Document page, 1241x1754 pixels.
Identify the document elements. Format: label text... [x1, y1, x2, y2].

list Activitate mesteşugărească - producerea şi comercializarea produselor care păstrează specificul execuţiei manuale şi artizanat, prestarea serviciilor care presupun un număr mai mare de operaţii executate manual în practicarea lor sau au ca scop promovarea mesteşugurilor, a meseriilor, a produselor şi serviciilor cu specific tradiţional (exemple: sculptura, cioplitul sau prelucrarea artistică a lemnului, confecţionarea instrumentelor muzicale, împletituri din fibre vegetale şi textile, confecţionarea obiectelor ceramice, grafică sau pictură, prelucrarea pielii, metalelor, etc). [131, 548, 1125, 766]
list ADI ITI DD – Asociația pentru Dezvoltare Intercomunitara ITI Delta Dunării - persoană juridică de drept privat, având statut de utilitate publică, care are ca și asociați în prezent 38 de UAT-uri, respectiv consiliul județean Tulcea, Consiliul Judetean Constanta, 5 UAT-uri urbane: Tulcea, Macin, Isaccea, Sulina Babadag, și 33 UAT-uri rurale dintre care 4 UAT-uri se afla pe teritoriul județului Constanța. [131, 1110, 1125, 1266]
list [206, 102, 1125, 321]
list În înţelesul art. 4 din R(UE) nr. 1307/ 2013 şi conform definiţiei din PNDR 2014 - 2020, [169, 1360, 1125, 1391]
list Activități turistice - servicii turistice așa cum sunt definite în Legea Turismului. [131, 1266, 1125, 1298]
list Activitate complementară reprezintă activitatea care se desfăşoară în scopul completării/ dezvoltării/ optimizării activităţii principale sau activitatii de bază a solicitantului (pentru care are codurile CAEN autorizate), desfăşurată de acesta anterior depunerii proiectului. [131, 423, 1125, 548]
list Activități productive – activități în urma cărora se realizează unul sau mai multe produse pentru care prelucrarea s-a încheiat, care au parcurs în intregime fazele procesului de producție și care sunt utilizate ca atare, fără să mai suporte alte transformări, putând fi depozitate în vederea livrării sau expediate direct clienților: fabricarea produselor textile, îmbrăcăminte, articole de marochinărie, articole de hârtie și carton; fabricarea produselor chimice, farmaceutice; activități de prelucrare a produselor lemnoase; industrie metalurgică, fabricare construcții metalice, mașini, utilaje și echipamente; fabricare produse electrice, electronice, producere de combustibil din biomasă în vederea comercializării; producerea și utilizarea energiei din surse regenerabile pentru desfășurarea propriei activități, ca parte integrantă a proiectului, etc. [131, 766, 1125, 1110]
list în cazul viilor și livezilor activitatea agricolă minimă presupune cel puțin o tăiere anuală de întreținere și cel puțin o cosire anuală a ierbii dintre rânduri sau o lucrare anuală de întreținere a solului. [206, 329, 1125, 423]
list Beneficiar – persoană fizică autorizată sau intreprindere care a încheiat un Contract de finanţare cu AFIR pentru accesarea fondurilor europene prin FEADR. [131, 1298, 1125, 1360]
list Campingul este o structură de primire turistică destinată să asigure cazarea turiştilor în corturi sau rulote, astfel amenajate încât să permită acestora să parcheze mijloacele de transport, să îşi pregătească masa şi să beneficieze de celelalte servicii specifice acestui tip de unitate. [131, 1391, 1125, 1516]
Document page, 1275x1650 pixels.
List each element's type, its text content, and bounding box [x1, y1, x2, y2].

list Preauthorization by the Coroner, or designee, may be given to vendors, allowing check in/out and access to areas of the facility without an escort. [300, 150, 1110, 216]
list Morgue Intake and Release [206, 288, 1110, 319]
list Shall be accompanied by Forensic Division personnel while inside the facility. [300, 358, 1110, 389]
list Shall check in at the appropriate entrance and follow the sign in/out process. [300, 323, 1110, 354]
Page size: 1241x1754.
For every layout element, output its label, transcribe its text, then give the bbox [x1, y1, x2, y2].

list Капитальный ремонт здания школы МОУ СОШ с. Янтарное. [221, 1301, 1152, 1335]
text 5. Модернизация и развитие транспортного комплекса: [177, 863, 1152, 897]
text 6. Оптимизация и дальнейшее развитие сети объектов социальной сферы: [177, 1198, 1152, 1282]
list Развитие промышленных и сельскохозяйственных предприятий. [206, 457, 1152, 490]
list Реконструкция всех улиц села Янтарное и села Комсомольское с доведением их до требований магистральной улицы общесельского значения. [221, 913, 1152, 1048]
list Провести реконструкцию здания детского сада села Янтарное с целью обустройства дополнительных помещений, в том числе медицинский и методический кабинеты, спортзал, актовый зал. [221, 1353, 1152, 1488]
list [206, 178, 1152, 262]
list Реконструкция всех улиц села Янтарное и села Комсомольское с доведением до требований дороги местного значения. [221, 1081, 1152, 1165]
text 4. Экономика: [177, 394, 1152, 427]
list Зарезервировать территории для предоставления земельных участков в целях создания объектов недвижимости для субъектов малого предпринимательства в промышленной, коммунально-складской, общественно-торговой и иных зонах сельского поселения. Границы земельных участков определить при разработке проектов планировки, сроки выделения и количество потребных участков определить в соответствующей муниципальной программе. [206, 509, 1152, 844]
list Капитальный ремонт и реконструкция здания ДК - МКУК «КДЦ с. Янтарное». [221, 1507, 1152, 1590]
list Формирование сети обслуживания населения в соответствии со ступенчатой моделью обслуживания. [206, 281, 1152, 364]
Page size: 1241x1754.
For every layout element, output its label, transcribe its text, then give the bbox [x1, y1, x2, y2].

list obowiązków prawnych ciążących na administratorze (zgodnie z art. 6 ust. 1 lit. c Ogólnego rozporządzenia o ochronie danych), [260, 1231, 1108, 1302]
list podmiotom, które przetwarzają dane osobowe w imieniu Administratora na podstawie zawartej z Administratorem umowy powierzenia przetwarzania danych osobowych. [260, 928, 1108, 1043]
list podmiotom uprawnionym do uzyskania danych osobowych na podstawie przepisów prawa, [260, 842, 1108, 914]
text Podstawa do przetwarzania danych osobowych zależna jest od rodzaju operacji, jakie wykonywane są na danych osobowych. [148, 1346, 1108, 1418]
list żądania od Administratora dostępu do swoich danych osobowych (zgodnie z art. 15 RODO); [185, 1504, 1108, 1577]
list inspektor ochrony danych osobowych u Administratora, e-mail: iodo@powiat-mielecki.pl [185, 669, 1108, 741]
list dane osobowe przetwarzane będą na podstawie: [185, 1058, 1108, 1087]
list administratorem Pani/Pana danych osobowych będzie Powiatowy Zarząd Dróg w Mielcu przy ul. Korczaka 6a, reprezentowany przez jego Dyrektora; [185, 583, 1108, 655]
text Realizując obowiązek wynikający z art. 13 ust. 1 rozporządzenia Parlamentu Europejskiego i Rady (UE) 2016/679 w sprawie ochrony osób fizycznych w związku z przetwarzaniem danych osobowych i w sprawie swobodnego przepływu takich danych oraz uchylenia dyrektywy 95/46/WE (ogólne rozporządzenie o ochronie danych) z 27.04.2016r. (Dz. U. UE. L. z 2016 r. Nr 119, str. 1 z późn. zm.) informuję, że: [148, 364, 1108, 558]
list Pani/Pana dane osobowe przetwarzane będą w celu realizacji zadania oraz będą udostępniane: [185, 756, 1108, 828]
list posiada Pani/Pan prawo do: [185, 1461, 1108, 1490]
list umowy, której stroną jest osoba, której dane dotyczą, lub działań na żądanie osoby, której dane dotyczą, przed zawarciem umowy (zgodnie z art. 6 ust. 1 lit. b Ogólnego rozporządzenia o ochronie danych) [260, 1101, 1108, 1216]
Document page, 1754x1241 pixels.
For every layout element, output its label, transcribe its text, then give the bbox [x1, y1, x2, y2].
────────────────────
EXERCISE DETAILS: Reproduce the entries above in full, verbatim.

EXERCISE ANSWER:
Document page, 1241x1754 pixels.
Identify the document elements. Format: label text... [x1, y1, x2, y2].

list Activitate mesteşugărească - producerea şi comercializarea produselor care păstrează specificul execuţiei manuale şi artizanat, prestarea serviciilor care presupun un număr mai mare de operaţii executate manual în practicarea lor sau au ca scop promovarea mesteşugurilor, a meseriilor, a produselor şi serviciilor cu specific tradiţional (exemple: sculptura, cioplitul sau prelucrarea artistică a lemnului, confecţionarea instrumentelor muzicale, împletituri din fibre vegetale şi textile, confecţionarea obiectelor ceramice, grafică sau pictură, prelucrarea pielii, metalelor, etc). [131, 548, 1125, 766]
list ADI ITI DD – Asociația pentru Dezvoltare Intercomunitara ITI Delta Dunării - persoană juridică de drept privat, având statut de utilitate publică, care are ca și asociați în prezent 38 de UAT-uri, respectiv consiliul județean Tulcea, Consiliul Judetean Constanta, 5 UAT-uri urbane: Tulcea, Macin, Isaccea, Sulina Babadag, și 33 UAT-uri rurale dintre care 4 UAT-uri se afla pe teritoriul județului Constanța. [131, 1110, 1125, 1266]
list [206, 102, 1125, 321]
list În înţelesul art. 4 din R(UE) nr. 1307/ 2013 şi conform definiţiei din PNDR 2014 - 2020, [169, 1360, 1125, 1391]
list Activități turistice - servicii turistice așa cum sunt definite în Legea Turismului. [131, 1266, 1125, 1298]
list Activitate complementară reprezintă activitatea care se desfăşoară în scopul completării/ dezvoltării/ optimizării activităţii principale sau activitatii de bază a solicitantului (pentru care are codurile CAEN autorizate), desfăşurată de acesta anterior depunerii proiectului. [131, 423, 1125, 548]
list Activități productive – activități în urma cărora se realizează unul sau mai multe produse pentru care prelucrarea s-a încheiat, care au parcurs în intregime fazele procesului de producție și care sunt utilizate ca atare, fără să mai suporte alte transformări, putând fi depozitate în vederea livrării sau expediate direct clienților: fabricarea produselor textile, îmbrăcăminte, articole de marochinărie, articole de hârtie și carton; fabricarea produselor chimice, farmaceutice; activități de prelucrare a produselor lemnoase; industrie metalurgică, fabricare construcții metalice, mașini, utilaje și echipamente; fabricare produse electrice, electronice, producere de combustibil din biomasă în vederea comercializării; producerea și utilizarea energiei din surse regenerabile pentru desfășurarea propriei activități, ca parte integrantă a proiectului, etc. [131, 766, 1125, 1110]
list în cazul viilor și livezilor activitatea agricolă minimă presupune cel puțin o tăiere anuală de întreținere și cel puțin o cosire anuală a ierbii dintre rânduri sau o lucrare anuală de întreținere a solului. [206, 329, 1125, 423]
list Beneficiar – persoană fizică autorizată sau intreprindere care a încheiat un Contract de finanţare cu AFIR pentru accesarea fondurilor europene prin FEADR. [131, 1298, 1125, 1360]
list Campingul este o structură de primire turistică destinată să asigure cazarea turiştilor în corturi sau rulote, astfel amenajate încât să permită acestora să parcheze mijloacele de transport, să îşi pregătească masa şi să beneficieze de celelalte servicii specifice acestui tip de unitate. [131, 1391, 1125, 1516]
Document page, 1275x1650 pixels.
List each element's type, its text content, and bounding box [x1, y1, x2, y2].

list Preauthorization by the Coroner, or designee, may be given to vendors, allowing check in/out and access to areas of the facility without an escort. [300, 150, 1110, 216]
list Morgue Intake and Release [206, 288, 1110, 319]
list Shall be accompanied by Forensic Division personnel while inside the facility. [300, 358, 1110, 389]
list Shall check in at the appropriate entrance and follow the sign in/out process. [300, 323, 1110, 354]
Page size: 1241x1754.
For every layout element, output its label, transcribe its text, then give the bbox [x1, y1, x2, y2].

list Капитальный ремонт здания школы МОУ СОШ с. Янтарное. [221, 1301, 1152, 1335]
text 5. Модернизация и развитие транспортного комплекса: [177, 863, 1152, 897]
text 6. Оптимизация и дальнейшее развитие сети объектов социальной сферы: [177, 1198, 1152, 1282]
list Развитие промышленных и сельскохозяйственных предприятий. [206, 457, 1152, 490]
list Реконструкция всех улиц села Янтарное и села Комсомольское с доведением их до требований магистральной улицы общесельского значения. [221, 913, 1152, 1048]
list Провести реконструкцию здания детского сада села Янтарное с целью обустройства дополнительных помещений, в том числе медицинский и методический кабинеты, спортзал, актовый зал. [221, 1353, 1152, 1488]
list [206, 178, 1152, 262]
list Реконструкция всех улиц села Янтарное и села Комсомольское с доведением до требований дороги местного значения. [221, 1081, 1152, 1165]
text 4. Экономика: [177, 394, 1152, 427]
list Зарезервировать территории для предоставления земельных участков в целях создания объектов недвижимости для субъектов малого предпринимательства в промышленной, коммунально-складской, общественно-торговой и иных зонах сельского поселения. Границы земельных участков определить при разработке проектов планировки, сроки выделения и количество потребных участков определить в соответствующей муниципальной программе. [206, 509, 1152, 844]
list Капитальный ремонт и реконструкция здания ДК - МКУК «КДЦ с. Янтарное». [221, 1507, 1152, 1590]
list Формирование сети обслуживания населения в соответствии со ступенчатой моделью обслуживания. [206, 281, 1152, 364]
Page size: 1241x1754.
For every layout element, output its label, transcribe its text, then give the bbox [x1, y1, x2, y2].

list obowiązków prawnych ciążących na administratorze (zgodnie z art. 6 ust. 1 lit. c Ogólnego rozporządzenia o ochronie danych), [260, 1231, 1108, 1302]
list podmiotom, które przetwarzają dane osobowe w imieniu Administratora na podstawie zawartej z Administratorem umowy powierzenia przetwarzania danych osobowych. [260, 928, 1108, 1043]
list podmiotom uprawnionym do uzyskania danych osobowych na podstawie przepisów prawa, [260, 842, 1108, 914]
text Podstawa do przetwarzania danych osobowych zależna jest od rodzaju operacji, jakie wykonywane są na danych osobowych. [148, 1346, 1108, 1418]
list żądania od Administratora dostępu do swoich danych osobowych (zgodnie z art. 15 RODO); [185, 1504, 1108, 1577]
list inspektor ochrony danych osobowych u Administratora, e-mail: iodo@powiat-mielecki.pl [185, 669, 1108, 741]
list dane osobowe przetwarzane będą na podstawie: [185, 1058, 1108, 1087]
list administratorem Pani/Pana danych osobowych będzie Powiatowy Zarząd Dróg w Mielcu przy ul. Korczaka 6a, reprezentowany przez jego Dyrektora; [185, 583, 1108, 655]
text Realizując obowiązek wynikający z art. 13 ust. 1 rozporządzenia Parlamentu Europejskiego i Rady (UE) 2016/679 w sprawie ochrony osób fizycznych w związku z przetwarzaniem danych osobowych i w sprawie swobodnego przepływu takich danych oraz uchylenia dyrektywy 95/46/WE (ogólne rozporządzenie o ochronie danych) z 27.04.2016r. (Dz. U. UE. L. z 2016 r. Nr 119, str. 1 z późn. zm.) informuję, że: [148, 364, 1108, 558]
list Pani/Pana dane osobowe przetwarzane będą w celu realizacji zadania oraz będą udostępniane: [185, 756, 1108, 828]
list posiada Pani/Pan prawo do: [185, 1461, 1108, 1490]
list umowy, której stroną jest osoba, której dane dotyczą, lub działań na żądanie osoby, której dane dotyczą, przed zawarciem umowy (zgodnie z art. 6 ust. 1 lit. b Ogólnego rozporządzenia o ochronie danych) [260, 1101, 1108, 1216]
Document page, 1754x1241 pixels.
For every layout element, output its label, transcribe its text, then give the bbox [x1, y1, x2, y2].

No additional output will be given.